Door het Christendom werden veel Hebreeuwse, Griekse en Latijnse namen uit de Bijbel of van heiligen geïntroduceerd en ze werden al snel populair. In Nederland bleven buiten het Friese gebied de Germaanse namen alleen behouden voor zover er heiligen met die naam waren. Na het concilie van Trente (1545-1563) werd het zelfs verplicht een christelijke doopnaam te dragen.

Dit betekende wel dat er een verarming aan verschillende namen ontstond.
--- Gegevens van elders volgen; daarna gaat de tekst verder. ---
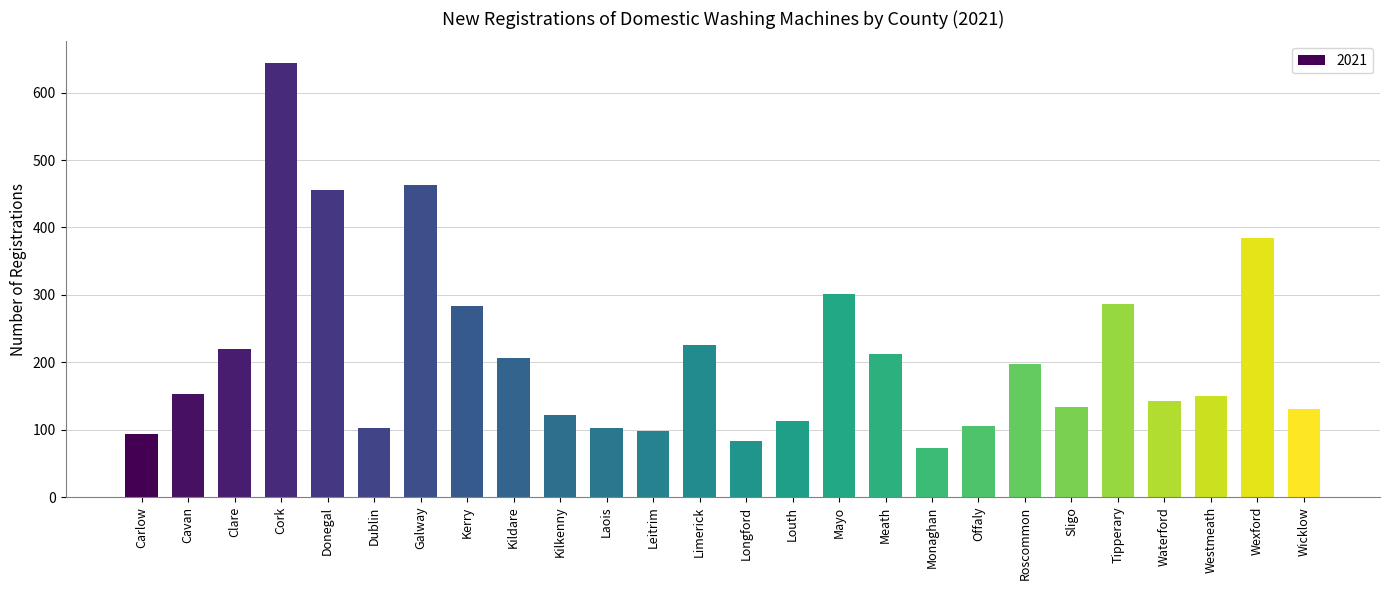

Where is the data nearest to the value 358?

Wexford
Veel mensen werden immers naar dezelfde heilige genoemd, want zoveel heiligen waren er nu ook weer niet. In de 10e eeuw waren er bijvoorbeeld in Gent voor 287 mensen nog 259 verschillende namen, maar al in de 13e eeuw droeg één-derde van de mannen de namen Johannes, Nicolaus of Wilhelmus.

De vraag is waarom die heiligennamen zo populair werden. Die heiligen waren al veel langer bekend voordat hun namen aan kinderen gegeven werden. Als (mogelijke) oorzaken worden genoemd de kruistochten, de grotere invloed van de kerk, de opkomst van de bedelmonniken en de opleving van de heiligenverering vanaf de 12e eeuw, toen heiligen vastomlijnde beschermingsdoelen kregen toegewezen.
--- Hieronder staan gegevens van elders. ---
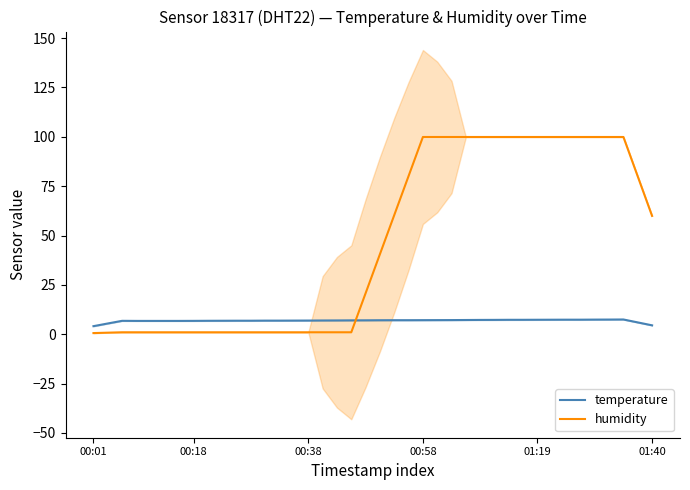

What is the highest value of the humidity series?

99.9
Ook de opkomst van de steden heeft invloed gehad. Het geven van een heiligennaam aan je kind moet gezien worden als een modeverschijnsel en modes verspreiden zich beter waar veel mensen samenwonen, dus in steden. Uit onderzoek zou namelijk gebleken zijn dat de verspreiding toch voornamelijk via mond-tot-mondreclame verliep en veel minder door actieve invloed van de kerk.

Ook een nieuwe manier van vernoemen (waarover ook later meer) speelde mee, nu namen van vader op zoon overgingen. Als het puur om devotie gegaan zou zijn, zouden de heiligennamen, zoals Johan(nes), bij de Protestanten wel verdwenen zijn, aangezien die een afkeer van heiligen hadden. Maar omdat het nu de naam van de vader was, bleven ze bestaan.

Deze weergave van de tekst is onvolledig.